Deduce if a program is going to use threads

Question

Thread-safe or thread-compatible code is good. However there are cases in which one could implement things differently (more simply or more efficiently) if one knows that the program will not be using threads.

For example, I once heard that things like std::shared_ptr could use different implementations to optimize the non-threaded case (but I can't find a reference). I think historically std::string in some implementation could use Copy-on-write in non-threaded code.

I am not in favor or against these techniques but I would like to know if that there is a way, (at least a nominal way) to determine at compile time if the code is being compiled with the intention of using threads.

The closest I could get is to realize that threaded code is usually (?) compiled with the -pthreads (not -lpthreads) compiler option. (Not sure if it is a hard requirement or just recommended.)

In turn -pthreads defines some macros, like _REENTRANT or _THREAD_SAFE, at least in gcc and clang. In some some answers in SO, I also read that they are obsolete.

Are these macros the right way to determine if the program is intended to be used with threads? (e.g. threads launched from that same program). Are there other mechanism to detect this at compile time? How confident would the detection method be?

---

EDIT: since the question can be applied to many contexts apparently, let me give a concrete case:

I am writing a header only library that uses another 3rd party library inside. I would like to know if I should initialize that library to be thread-safe (or at least give a certain level of thread support). If I assume the maximum level of thread support but the user of the library will not be using threads then there will be cost paid for nothing. Since the 3rd library is an implementation detail I though I could make a decision about the level of thread safety requested based on a guess.

---

EDIT2 (2021): By chance I found this historical (but influential) library Blitz++ which in the documentation says (emphasis mine)

8.1 Blitz++ and thread safety

To enable thread-safety in Blitz++, you need to do one of these things:

• Compile with gcc -pthread, or CC -mt under Solaris. (These options define_REENTRANT,which tells Blitz++ to generate thread-safe code).
• Compile with -DBZ_THREADSAFE, or #define BZ_THREADSAFE before including any Blitz++ headers.

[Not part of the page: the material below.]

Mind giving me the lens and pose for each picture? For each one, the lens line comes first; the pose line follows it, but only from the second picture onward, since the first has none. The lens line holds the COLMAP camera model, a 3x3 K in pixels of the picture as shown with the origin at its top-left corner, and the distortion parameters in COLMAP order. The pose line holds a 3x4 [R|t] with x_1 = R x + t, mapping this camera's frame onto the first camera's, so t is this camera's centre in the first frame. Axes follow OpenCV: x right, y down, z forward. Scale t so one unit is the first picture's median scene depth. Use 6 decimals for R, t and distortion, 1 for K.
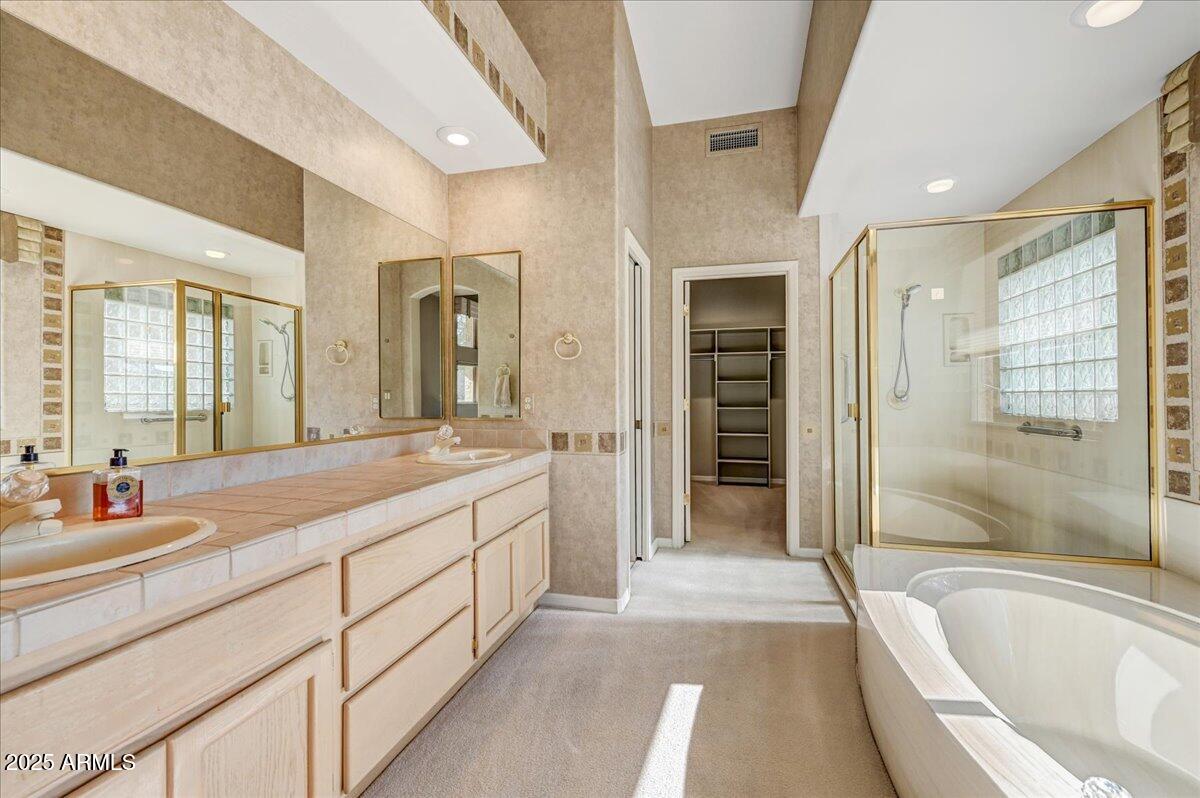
lens RADIAL K [[455.7, 0, 600.0], [0, 455.7, 399.0], [0, 0, 1]] dist [0.002418, -0.000218]
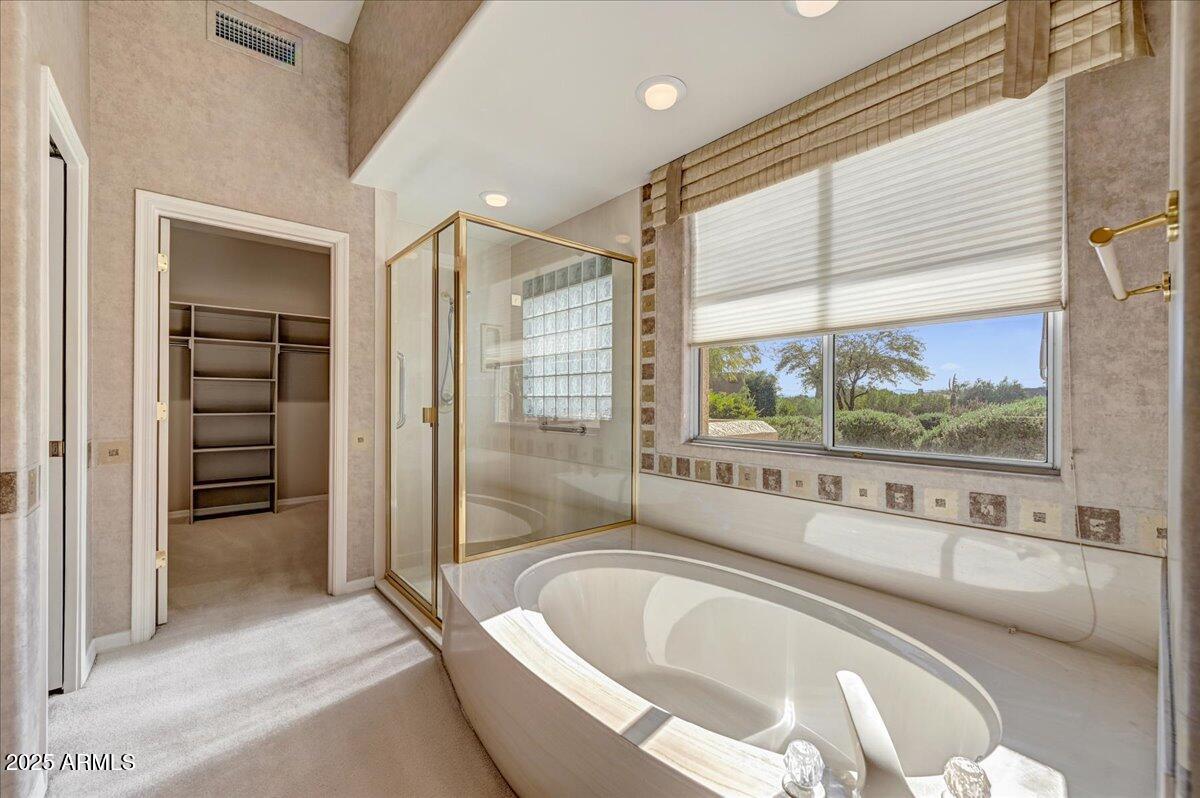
lens RADIAL K [[482.6, 0, 600.0], [0, 482.6, 401.8], [0, 0, 1]] dist [0.011035, -0.004348]
pose [[0.565995, 0.002370, 0.824405, -0.034834], [-0.001394, 0.999997, -0.001917, -0.000101], [-0.824408, -0.000065, 0.565996, 0.159377]]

In threadsafe mode, Blitz++ array reference counts are safeguarded by a mutex. By default, pthread mutexes are used. If you would prefer a different mutex implementation, add the appropriate BZ_MUTEX macros to <blitz/blitz.h> and send them toblitz-dev@oonumerics.org for incorporation. Blitz++ does not do locking for every array element access; this would result in terrible performance. It is the job of the library user to ensure that appropriate synchronization is used.

So it seems that at some point _REENTRANT was used as a clue for the need of multi-threading code. Maybe it is a very old reference to take seriously.

Answer 1

How confident would the detection method be?

Not really. Even if you can unambiguously detect if code is compiled to be used with multiple threads, not everything must be thread safe.

Making everything thread-safe by default, even though it is only ever used only by a single thread would defeat the purpose of your approach. You need more fine grainded control to turn on/off thread safety if you do not want to pay for what you do not use.

If you have class that has a thread-safe and a non-thread-safe version then you could use a template parameter

class <bool isThreadSafe> Foo;

and let the user decide on a case for case basis.

Answer 2

I support the other answer in that thread-safety decision ideally should not be done on whole program basis, rather they should be for specific areas.

Note that boost::shared_ptr has thread-unsafe version called boost::local_shared_ptr. boost::intrusive_ptr has safe and unsafe counter implementation.

Some libraries use "null mutex" pattern, that is a mutex, which does nothing on lock / unlock. See boost or Intel TBB null_mutex, or ATL CComFakeCriticalSection. This is specifically to substitute real mutex for threqad-safe code, and a fake one for thread-unsafe.

Even more, sometimes it may make sense to use the same objects in thread-safe and thread-unsafe way, depending on current phase of execution. There's also atomic_ref which serves the purpose of providing thread-safe access to underlying type, but still letting work with it in thread unsafe.

I know a good example of runtime switches between thread-safe and thread-unsafe. See HeapCreate with HEAP_NO_SERIALIZE, and HeapAlloc with HEAP_NO_SERIALIZE.

I know also a questionable example of the same. Delphi recommends calling its BeginThread wrapper instead of CreateThread API function. The wrapper sets a global variable telling that from now on Delphi Memory Manager should be thread-safe. Not sure if this behavior is still in place, but it was there for Delphi 7.

---

Fun fact: in Windows 10, there are virtually no single-threaded programs. Before the first statement in main is executed, static DLL dependencies are loaded. Current Windows version makes this DLL loading paralleled where possible by using thread pool. Once program is loaded, thread pool threads are waiting for other tasks that could be issued by using of Windows API calls or std::async. Sure if program by itself will not use threads and TLS, it will not notice, but technically it is multi-threaded from the OS perspective.